A new Instagram account aims to better show everyday life in Africa
The EverydayAfrica Instagram feed is as diverse as the continent itself: A wedding set-up in Capetown, South Africa, a young robotics student in Dakar, Senegal, a young food vendor in Cairo, Egypt on the first day of Ramadan. Female boxers training in a makeshift gym in the Katanga slum in Kampala, Uganda. The photos, taken by a number of photographers have been turned into a book. BBC tracked down several of the photographers to learn more about how the photos were made. "There was something I relished about seeing such a mundane activity as shoe shining going on normally as the fear of Ebola faded," Ricci Shyrock said of her photo of a man trying to look spiffy in the dusty streets of Conakry, just before Guinea was declared Ebola-free.
Investigative report: The North Carolina prison system is rife with corruption and abuse
The Charlotte Observer is running a five-part investigation into the North Carolina prison system, “a hidden world of drugs, sex and gang violence thrives inside North Carolina’s prisons – and that officers who are paid to prevent such corruption are instead fueling it.” There is absolutely no good news here, but outstanding and dogged reporting that deserves to be amplified. It’s a major issue for taxpayers, who pay up to $1 billion a year to fund the corruption, and even more when the state reaches settlements with abused inmates. “Lawmakers placed many of the state’s 55 prisons in rural areas where it’s hard to recruit employees. And they have failed to provide officers competitive wages,” reports the Observer. As a result, corrections officers are under-trained, sometimes former criminals who profit illegally through the sales of drugs and other contraband. Note: Some of the stories of abuse are brutal.

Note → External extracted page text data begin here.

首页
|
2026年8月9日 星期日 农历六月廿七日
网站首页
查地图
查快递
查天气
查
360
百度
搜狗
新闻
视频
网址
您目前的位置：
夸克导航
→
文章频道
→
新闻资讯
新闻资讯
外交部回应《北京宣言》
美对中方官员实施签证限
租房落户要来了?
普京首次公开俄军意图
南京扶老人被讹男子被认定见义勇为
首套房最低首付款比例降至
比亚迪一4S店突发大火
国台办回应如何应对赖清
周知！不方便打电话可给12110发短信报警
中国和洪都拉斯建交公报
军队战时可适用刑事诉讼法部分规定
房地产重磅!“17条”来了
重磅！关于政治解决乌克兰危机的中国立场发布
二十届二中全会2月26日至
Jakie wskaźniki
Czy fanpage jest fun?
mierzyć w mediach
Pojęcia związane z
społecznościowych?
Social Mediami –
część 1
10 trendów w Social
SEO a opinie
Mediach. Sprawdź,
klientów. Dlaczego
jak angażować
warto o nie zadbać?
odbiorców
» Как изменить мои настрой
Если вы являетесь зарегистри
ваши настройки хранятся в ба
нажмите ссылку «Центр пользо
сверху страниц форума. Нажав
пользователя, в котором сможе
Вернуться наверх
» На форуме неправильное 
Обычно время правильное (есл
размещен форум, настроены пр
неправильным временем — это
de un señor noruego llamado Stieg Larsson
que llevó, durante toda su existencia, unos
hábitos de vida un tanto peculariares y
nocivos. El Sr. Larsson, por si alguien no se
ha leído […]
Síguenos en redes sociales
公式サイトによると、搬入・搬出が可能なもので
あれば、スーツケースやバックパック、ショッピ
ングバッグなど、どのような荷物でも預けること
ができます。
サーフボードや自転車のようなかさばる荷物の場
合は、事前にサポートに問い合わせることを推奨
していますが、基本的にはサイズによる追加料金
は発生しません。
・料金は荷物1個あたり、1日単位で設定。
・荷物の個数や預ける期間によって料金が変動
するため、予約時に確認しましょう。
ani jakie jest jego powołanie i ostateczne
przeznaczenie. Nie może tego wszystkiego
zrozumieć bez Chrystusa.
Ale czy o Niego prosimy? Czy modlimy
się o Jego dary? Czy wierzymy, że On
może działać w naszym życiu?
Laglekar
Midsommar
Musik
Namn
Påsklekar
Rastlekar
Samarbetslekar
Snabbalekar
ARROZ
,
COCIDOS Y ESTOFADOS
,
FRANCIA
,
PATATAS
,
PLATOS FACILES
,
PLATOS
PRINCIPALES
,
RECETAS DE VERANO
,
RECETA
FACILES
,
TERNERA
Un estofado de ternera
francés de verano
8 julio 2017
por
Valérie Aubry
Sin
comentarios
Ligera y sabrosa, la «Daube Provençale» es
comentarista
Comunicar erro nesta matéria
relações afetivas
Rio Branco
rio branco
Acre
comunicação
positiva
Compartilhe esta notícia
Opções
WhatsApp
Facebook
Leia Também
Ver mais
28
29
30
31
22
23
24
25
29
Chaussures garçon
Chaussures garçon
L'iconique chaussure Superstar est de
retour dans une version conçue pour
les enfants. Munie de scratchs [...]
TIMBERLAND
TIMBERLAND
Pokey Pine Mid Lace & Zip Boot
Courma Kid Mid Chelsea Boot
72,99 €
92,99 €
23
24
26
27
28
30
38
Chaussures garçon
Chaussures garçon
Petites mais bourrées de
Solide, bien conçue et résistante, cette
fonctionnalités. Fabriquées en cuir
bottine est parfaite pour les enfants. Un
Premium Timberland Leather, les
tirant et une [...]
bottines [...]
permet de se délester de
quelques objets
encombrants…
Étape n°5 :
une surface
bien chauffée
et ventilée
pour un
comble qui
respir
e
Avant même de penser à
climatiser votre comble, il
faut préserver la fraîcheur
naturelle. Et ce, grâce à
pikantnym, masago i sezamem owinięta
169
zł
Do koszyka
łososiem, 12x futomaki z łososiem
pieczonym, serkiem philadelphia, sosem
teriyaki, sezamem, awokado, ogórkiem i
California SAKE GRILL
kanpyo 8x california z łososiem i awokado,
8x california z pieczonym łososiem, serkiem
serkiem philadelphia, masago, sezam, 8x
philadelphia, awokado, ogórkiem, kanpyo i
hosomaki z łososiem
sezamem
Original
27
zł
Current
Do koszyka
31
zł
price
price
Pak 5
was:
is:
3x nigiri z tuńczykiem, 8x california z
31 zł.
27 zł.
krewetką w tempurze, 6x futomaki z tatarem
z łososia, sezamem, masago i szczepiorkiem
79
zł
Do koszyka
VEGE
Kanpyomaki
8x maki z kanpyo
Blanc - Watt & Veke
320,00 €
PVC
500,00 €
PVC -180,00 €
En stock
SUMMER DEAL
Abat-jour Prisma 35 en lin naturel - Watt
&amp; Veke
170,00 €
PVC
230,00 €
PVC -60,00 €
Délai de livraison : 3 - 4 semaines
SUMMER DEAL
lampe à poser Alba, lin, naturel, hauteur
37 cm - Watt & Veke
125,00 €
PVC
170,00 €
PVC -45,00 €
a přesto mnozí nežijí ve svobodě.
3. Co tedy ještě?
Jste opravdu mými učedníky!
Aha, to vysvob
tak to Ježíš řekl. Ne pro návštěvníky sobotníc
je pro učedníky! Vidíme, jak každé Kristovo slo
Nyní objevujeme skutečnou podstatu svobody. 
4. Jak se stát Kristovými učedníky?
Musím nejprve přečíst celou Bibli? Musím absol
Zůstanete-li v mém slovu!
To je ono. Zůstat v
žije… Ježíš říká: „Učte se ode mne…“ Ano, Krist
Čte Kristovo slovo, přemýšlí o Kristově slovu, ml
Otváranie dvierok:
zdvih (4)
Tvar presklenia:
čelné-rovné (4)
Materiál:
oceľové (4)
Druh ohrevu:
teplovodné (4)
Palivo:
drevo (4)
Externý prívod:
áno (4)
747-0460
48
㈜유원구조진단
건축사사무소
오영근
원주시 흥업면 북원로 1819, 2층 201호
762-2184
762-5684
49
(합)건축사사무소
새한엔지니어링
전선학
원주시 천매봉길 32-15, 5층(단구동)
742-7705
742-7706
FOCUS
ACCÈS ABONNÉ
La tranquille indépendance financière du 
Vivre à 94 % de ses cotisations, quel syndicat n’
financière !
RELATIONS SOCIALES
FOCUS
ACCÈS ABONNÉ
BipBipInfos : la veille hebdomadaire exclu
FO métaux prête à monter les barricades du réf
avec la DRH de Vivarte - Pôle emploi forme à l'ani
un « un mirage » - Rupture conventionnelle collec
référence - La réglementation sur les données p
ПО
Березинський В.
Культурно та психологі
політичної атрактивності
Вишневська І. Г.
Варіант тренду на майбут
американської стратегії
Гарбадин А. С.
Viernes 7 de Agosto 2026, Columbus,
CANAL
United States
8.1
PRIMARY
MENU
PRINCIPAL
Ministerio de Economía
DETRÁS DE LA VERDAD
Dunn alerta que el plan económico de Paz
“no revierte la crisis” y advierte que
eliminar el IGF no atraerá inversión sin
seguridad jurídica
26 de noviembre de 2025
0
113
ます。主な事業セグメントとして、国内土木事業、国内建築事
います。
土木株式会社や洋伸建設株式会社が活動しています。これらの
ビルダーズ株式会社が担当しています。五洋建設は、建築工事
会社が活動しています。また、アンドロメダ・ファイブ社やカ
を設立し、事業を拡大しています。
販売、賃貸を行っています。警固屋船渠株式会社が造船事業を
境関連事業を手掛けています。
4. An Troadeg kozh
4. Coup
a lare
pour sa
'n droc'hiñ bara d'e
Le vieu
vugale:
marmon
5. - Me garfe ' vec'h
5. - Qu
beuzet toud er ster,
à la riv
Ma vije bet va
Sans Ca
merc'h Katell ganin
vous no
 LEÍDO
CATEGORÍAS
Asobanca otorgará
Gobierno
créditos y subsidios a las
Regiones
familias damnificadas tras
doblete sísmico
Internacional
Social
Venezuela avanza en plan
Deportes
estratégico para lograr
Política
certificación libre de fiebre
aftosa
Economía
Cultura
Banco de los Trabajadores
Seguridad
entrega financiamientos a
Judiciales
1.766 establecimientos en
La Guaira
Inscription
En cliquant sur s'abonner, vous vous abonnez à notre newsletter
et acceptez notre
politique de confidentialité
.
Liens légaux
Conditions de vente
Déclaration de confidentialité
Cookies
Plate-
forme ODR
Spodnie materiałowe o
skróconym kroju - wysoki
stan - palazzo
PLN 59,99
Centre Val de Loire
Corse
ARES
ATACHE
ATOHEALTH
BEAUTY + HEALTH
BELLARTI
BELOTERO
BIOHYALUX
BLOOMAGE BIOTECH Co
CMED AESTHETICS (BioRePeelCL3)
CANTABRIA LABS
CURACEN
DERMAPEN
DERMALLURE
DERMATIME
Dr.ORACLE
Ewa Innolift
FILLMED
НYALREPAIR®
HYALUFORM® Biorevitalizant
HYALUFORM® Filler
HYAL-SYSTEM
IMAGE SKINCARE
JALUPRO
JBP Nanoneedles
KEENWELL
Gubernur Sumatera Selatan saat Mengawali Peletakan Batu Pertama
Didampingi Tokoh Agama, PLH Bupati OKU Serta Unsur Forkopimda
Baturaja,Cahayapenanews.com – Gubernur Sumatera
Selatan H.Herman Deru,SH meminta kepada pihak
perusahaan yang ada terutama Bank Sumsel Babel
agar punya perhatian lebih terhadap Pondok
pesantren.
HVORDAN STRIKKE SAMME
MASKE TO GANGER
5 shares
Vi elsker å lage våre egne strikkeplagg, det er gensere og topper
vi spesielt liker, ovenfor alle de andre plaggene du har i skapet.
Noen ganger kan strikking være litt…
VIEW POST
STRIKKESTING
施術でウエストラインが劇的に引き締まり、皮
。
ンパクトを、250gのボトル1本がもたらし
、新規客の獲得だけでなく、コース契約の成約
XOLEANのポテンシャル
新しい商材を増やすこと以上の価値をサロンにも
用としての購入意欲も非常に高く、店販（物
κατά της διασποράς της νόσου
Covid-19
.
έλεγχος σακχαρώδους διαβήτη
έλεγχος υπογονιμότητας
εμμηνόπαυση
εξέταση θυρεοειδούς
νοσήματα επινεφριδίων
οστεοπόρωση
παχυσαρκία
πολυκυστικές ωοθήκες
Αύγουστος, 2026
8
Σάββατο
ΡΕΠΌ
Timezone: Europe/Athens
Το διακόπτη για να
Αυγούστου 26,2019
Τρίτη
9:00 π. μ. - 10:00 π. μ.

I have a very interesting take on the cultural impact of hip hop. I think that hip hop has done more for racial relations than most than most cultural icons… [T]he impact of the music…this music didn’t only influence kids from urban areas. It influenced people all around the world. People took to this music. And racism is taught in the home…So it’s very difficult to teach racism when your kid looks up to Snoop Doggy Dog.